Les distances sont totalement différentes sans la vue. Essayez. Il faut mettre de côté les repères visuels et chercher avec son corps. Apprendre combien nous avons parcouru seulement avec la connaissance de nos mouvements. Savoir la place que prend notre corps et celle que nous gagnons grâce à nos muscles.

-        Voilà, tu as compris le principe.

Wyden me retire le bandeau en faisant attention à mes cheveux. Lorsque j'ouvre mes yeux j'ai l'impression que le monde s'était mis en pause durant tout ce temps.

-        Mais, tu étais ridicule, rigole-t-il.

Je le frappe à l'épaule ce qui le fait basculer momentanément sur un pied. N'importe quoi. Quand je regarde la pendule qu'il apporte à chaque fois, elle m'indique que cela fait déjà une heure que nous sommes ici.

Après un entraînement intensif, je me retrouve une fois de plus au sol. Je reprends un peu mon souffle avant d'accepter sa main. Je me redresse. Je ne sais pas si je peux lui faire confiance. J'espère. Peut-être qu'il se pose la même question de son côté, qui sait ? Dans tous les cas, je ne suis ici que pour peu de temps. Et je veux en savoir un peu plus sur cette ville et sa dirigeante. Je me demande si elle est réellement de notre côté ou si c'est seulement ce qu'elle veut que je croie.

-        Qu'est-ce que tu penses de Lesly ?

A ma question il se fige. Je l'ai pris de court et c'est normal. Peut-être qu'après tout cette ville n'est pas si détendue que cela.

-        Tu souhaites vraiment parler de ça ?

Je ne lui réponds pas et le regarde, entendue. Si je ne voulais pas en parler, je n'aurai pas posé la question et il le comprends. Il prend une inspiration et regarde autour de lui. Il passe la main dans ses cheveux qui lui tombent devant les yeux. Puis il me fait signe de le suivre.

-        Suis-moi, ici les murs ont des oreilles.

Je n'ai pas besoin de plus d'explications. Je sais très bien ce que c'est de ne pas savoir si quelqu'un écoute ou non. Mieux vaut faire dans la prudence. Cela ne coûte rien mais rapporte souvent. Je soupire, avec un pincement au cœur. Même dans une ville qui paraît si sereine, si parfaite, on ne peut faire confiance à tout le monde. Moi qui pensais avoir fuis définitivement ce genre de choses. Où toute parole est susceptible d'être rapportée. La différence entre ici est Westen réside sûrement dans la tolérance de la parole, moins stricte ici. Du moins à ce que je pense.
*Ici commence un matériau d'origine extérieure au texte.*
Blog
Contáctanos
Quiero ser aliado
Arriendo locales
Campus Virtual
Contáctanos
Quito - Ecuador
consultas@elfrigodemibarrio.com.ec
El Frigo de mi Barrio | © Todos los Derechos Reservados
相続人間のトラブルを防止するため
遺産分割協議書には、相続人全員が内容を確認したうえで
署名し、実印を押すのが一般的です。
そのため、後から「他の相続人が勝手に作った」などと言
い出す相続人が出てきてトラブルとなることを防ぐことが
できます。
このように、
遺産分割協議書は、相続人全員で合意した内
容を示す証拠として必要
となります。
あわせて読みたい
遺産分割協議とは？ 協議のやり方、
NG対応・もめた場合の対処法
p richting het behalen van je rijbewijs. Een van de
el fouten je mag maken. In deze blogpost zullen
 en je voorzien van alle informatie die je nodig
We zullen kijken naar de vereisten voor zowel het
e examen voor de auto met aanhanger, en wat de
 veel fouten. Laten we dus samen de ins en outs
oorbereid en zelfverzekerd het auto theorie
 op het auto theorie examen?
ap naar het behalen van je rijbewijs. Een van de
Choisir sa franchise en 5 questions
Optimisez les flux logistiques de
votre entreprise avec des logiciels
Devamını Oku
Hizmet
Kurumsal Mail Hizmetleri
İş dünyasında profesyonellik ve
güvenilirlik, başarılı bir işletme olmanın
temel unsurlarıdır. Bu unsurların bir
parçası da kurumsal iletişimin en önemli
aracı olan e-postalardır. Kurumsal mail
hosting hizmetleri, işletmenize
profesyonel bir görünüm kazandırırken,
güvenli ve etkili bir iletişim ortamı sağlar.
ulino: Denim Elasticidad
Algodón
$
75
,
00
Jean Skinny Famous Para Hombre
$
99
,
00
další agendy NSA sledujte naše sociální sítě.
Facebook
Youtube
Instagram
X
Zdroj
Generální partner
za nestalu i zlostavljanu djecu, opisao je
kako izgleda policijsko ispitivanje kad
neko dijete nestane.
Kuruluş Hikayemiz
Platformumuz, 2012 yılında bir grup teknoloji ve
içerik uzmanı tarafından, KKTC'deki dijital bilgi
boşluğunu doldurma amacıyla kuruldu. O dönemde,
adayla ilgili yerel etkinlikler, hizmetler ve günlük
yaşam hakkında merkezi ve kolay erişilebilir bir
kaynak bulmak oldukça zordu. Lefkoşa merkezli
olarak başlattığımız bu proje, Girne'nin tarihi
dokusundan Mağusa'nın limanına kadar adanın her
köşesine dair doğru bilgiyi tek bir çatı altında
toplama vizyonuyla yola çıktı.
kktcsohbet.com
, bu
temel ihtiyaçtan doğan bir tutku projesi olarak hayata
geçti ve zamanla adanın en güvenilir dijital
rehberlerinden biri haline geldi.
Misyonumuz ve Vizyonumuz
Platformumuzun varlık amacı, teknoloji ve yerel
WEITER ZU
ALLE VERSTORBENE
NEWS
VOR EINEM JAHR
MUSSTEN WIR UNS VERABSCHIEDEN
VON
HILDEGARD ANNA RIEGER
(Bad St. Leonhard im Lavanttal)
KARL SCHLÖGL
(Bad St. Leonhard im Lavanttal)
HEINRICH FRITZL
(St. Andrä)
Je le suis alors qu'il s'approche d'une extrémité du stade. Nous passons au-dessus d'un grillage. Derrière quelques plantes apparaît le mur. Une petite tour repose sur cette partie du mur, une tour de guet. Il s'approche. J'espère qu'il ne va pas m'amener Dehors juste pour parler. Il me fait signe de m'arrêter là. Je le fais. Du moins jusqu'à ce qu'il rentre dans la structure en pierre par une porte. Je m'avance. Je me colle à la paroi rocheuse.

Je l'entends monter des marches. Il ressort dans la tourelle. Des bribes de conversations me parviennent. Même en tendant l'oreille je n'entends pas tout. Je décide de monter à mon tour.

-        ... Mais ton tour n'est que dans deux semaines.

-        J'aimerai bien rester dormir dans mon lit, crois-moi, mais c'est pas moi qui décide.

-        Il change toujours d'avis, c'est chiant.

J'entends le soldat à qui il parlait descendre l'escalier. Il ne faut pas que je reste là.